Release Date: 14/04/11
A nation will fight for its freedom. The first novel in a major new series as Robert Low moves from the Vikings to the making of Scotland. In the dying days of the 13th century, Scotland is in turmoil. The death of Alexander III has plunged the country into war, both with itself and with Edward I of England. Determined to bring the north under his control, Edward instead unleashes a Scottish rebellion which unites the many warring factions against him - though the old hatreds are not easily put aside. Sir Hal Sientcler of Herdmanston, a minor noble of Lothian, finds himself caught up in the chivalry and honour, as well as the betrayal and murder that form these desperate days. As the rebellion gathers pace, Sir Hal is thrust into the maelstrom of plot and counterplot which shapes the lives of the great and good in both realms - including rebel leaders William Wallace and Robert the Bruce - as well as neighbours who now find themselves on opposite sides of the battlefield. Hal makes a powerful enemy out of the Earl of Buchan, arch-rival of the Bruces, and swears revenge. But first he must survive battles at Stirling Brig and Falkirk; the treachery of rival factions; and guard a secret that Robert the Bruce would protect from the outside world at any cost. When the lion wakes, everyone must fear its fangs!
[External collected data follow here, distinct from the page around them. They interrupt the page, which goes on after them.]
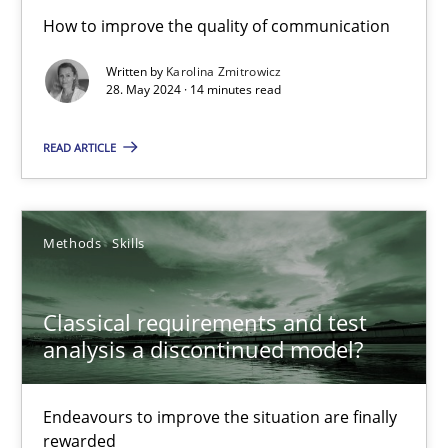
The importance of active listening in the role of a Busin
How to improve the quality of communication
How to improve the quality of communication
Written by
Karolina Zmitrowicz
28. May 2024 · 14 minutes read
Skills
Cross-discipline
READ ARTICLE
Karolina Zmitrowicz
Methods
Skills
28.05.2024
Classical requirements and test
14 minutes
analysis a discontinued model?
Endeavours to improve the situation are finally
Classical requirements and test analysis a discontinued
rewarded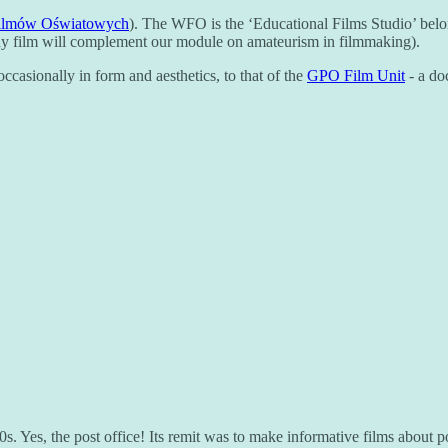
ilmów Oświatowych
). The WFO is the ‘Educational Films Studio’ belo
ssay film will complement our module on amateurism in filmmaking).
casionally in form and aesthetics, to that of the
GPO Film Unit
- a do
 Yes, the post office! Its remit was to make informative films about posta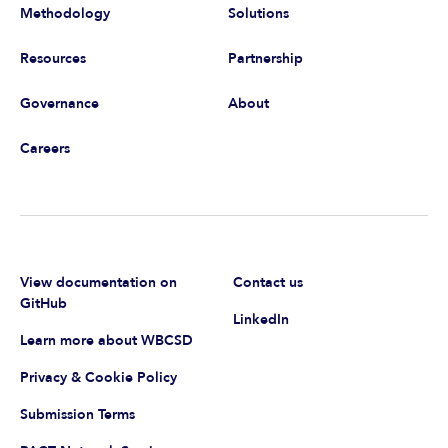
Methodology
Solutions
Resources
Partnership
Governance
About
Careers
View documentation on
Contact us
GitHub
LinkedIn
Learn more about WBCSD
Privacy & Cookie Policy
Submission Terms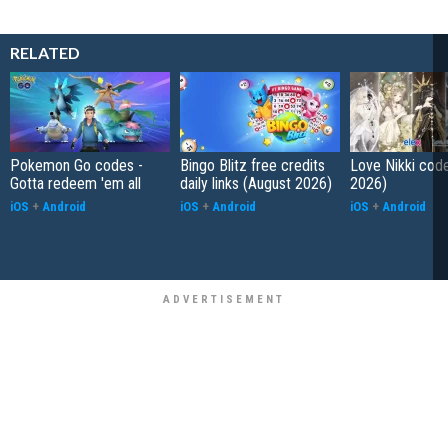
RELATED
Pokemon Go codes -
Bingo Blitz free credits
Love Nikki cod
Gotta redeem 'em all
daily links (August 2026)
2026)
iOS
+
Android
iOS
+
Android
iOS
+
Android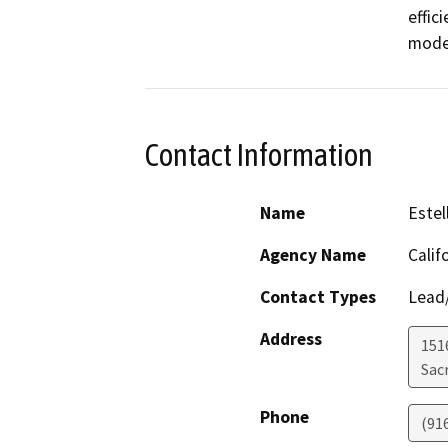
effic
model
Contact Information
Name
Estel
Agency Name
Calif
Contact Types
Lead/
Address
151
Sac
Phone
(91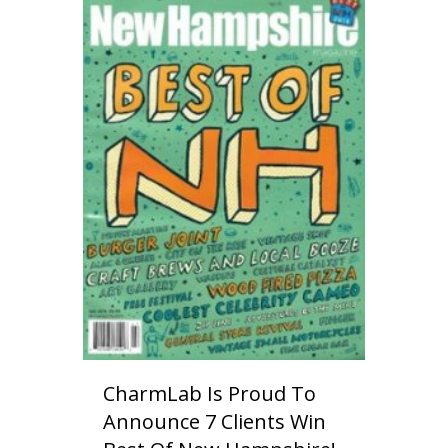
CharmLab Is Proud To
Announce 7 Clients Win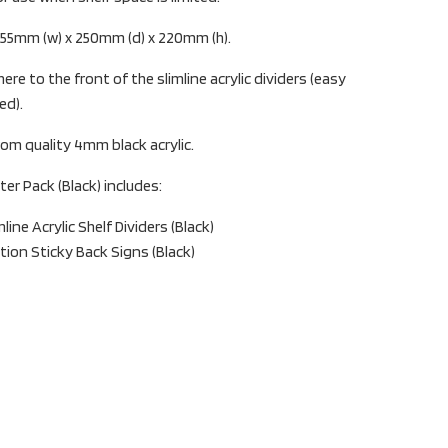
: 55mm (w) x 250mm (d) x 220mm (h).
ere to the front of the slimline acrylic dividers (easy
ed).
om quality 4mm black acrylic.
ter Pack (Black) includes:
ine Acrylic Shelf Dividers (Black)
ction Sticky Back Signs (Black)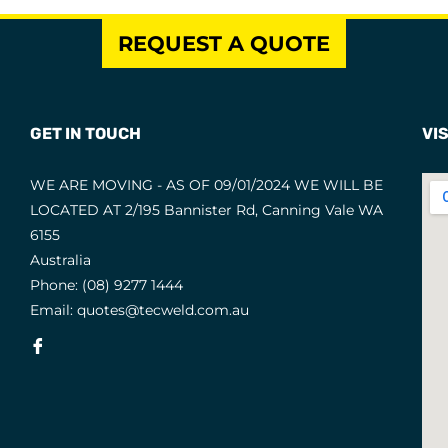
REQUEST A QUOTE
GET IN TOUCH
VIS
WE ARE MOVING - AS OF 09/01/2024 WE WILL BE
LOCATED AT 2/195 Bannister Rd, Canning Vale WA
6155
Australia
Phone:
(08) 9277 1444
Email:
quotes@tecweld.com.au
Fb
Historical Fiction is a thing of interest and whilst most people tend to stick to safe and secure periods where there’s a lot of information to draw from, a few authors take the brave step to dive into a world of confusion where history is written long after the principle players have passed. Such is the case in this new series (and the first book in it) by Rob Low as we get his interpretation of the First War of Independence (1296-1328) from the English Throne.
It’s definitely a title of interest and whilst I’m not as well versed in this period as a lot of the later ones it was a book that certainly captured my imagination. Add to this some wonderful twists, a whole set of interesting characters (both real and imagined) which when backed with a mature writing style and some great prose really made this period come to life for me.
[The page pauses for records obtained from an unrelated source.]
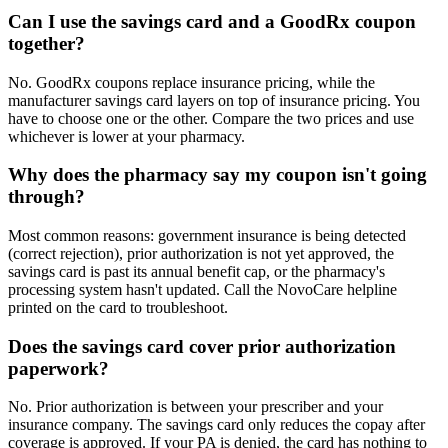
Can I use the savings card and a GoodRx coupon
together?
No. GoodRx coupons replace insurance pricing, while the
manufacturer savings card layers on top of insurance pricing. You
have to choose one or the other. Compare the two prices and use
whichever is lower at your pharmacy.
Why does the pharmacy say my coupon isn't going
through?
Most common reasons: government insurance is being detected
(correct rejection), prior authorization is not yet approved, the
savings card is past its annual benefit cap, or the pharmacy's
processing system hasn't updated. Call the NovoCare helpline
printed on the card to troubleshoot.
Does the savings card cover prior authorization
paperwork?
No. Prior authorization is between your prescriber and your
insurance company. The savings card only reduces the copay after
coverage is approved. If your PA is denied, the card has nothing to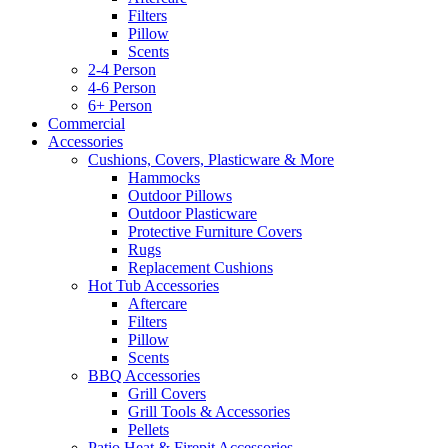
Filters
Pillow
Scents
2-4 Person
4-6 Person
6+ Person
Commercial
Accessories
Cushions, Covers, Plasticware & More
Hammocks
Outdoor Pillows
Outdoor Plasticware
Protective Furniture Covers
Rugs
Replacement Cushions
Hot Tub Accessories
Aftercare
Filters
Pillow
Scents
BBQ Accessories
Grill Covers
Grill Tools & Accessories
Pellets
Patio Heat & Firepit Accessories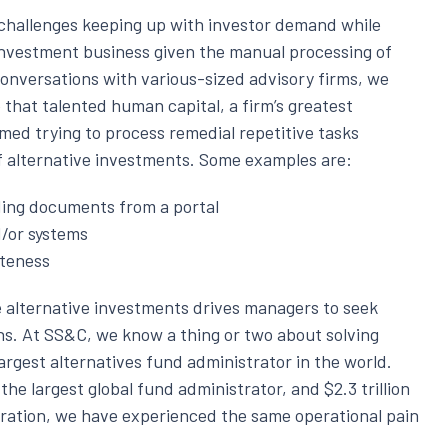
hallenges keeping up with investor demand while
e investment business given the manual processing of
onversations with various-sized advisory firms, we
hat talented human capital, a firm’s greatest
med trying to process remedial repetitive tasks
f alternative investments. Some examples are:
ing documents from a portal
d/or systems
eteness
alternative investments drives managers to seek
ns. At SS&C, we know a thing or two about solving
argest alternatives fund administrator in the world.
the largest global fund administrator, and $2.3 trillion
tration, we have experienced the same operational pain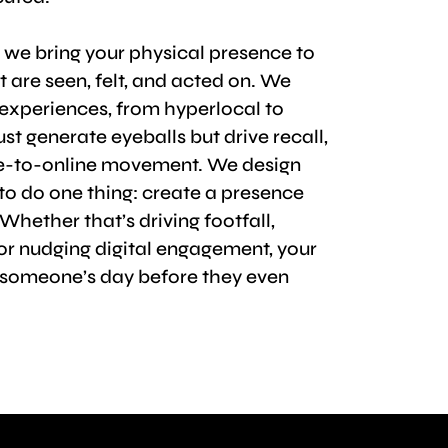
, we bring your physical presence to
 are seen, felt, and acted on. We
experiences, from hyperlocal to
ust generate eyeballs but drive recall,
ne-to-online movement. We design
to do one thing: create a presence
Whether that’s driving footfall,
 or nudging digital engagement, your
someone’s day before they even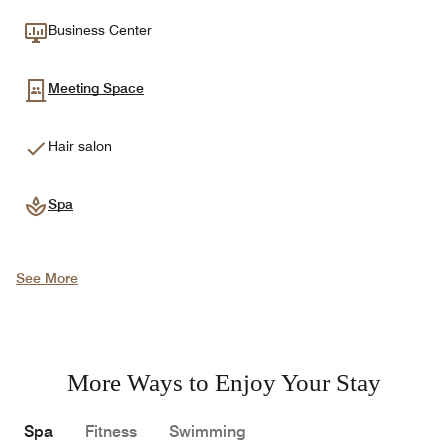
Business Center
Meeting Space
Hair salon
Spa
See More
More Ways to Enjoy Your Stay
Spa
Fitness
Swimming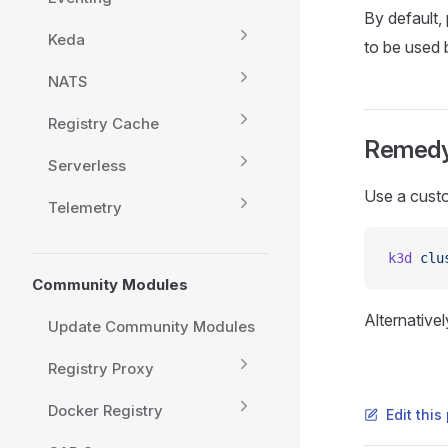
By default, 
Keda
to be used b
NATS
Registry Cache
Remed
Serverless
Use a custo
Telemetry
k3d
 clu
Community Modules
Alternative
Update Community Modules
Registry Proxy
Docker Registry
Edit thi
The only real downside was the use of dialect and whilst I can understand it to a certain degree each use too me a bit to translate as well as to get the hang of. It can be a useful tool for an author but overdone it can lose the readers interest and as such, in my opinion, should be kept to a minimum. That said however, the book really was a joy to read and as such I’ll look forward to seeing Rob’s humanisation of the characters return in the next thrilling instalment.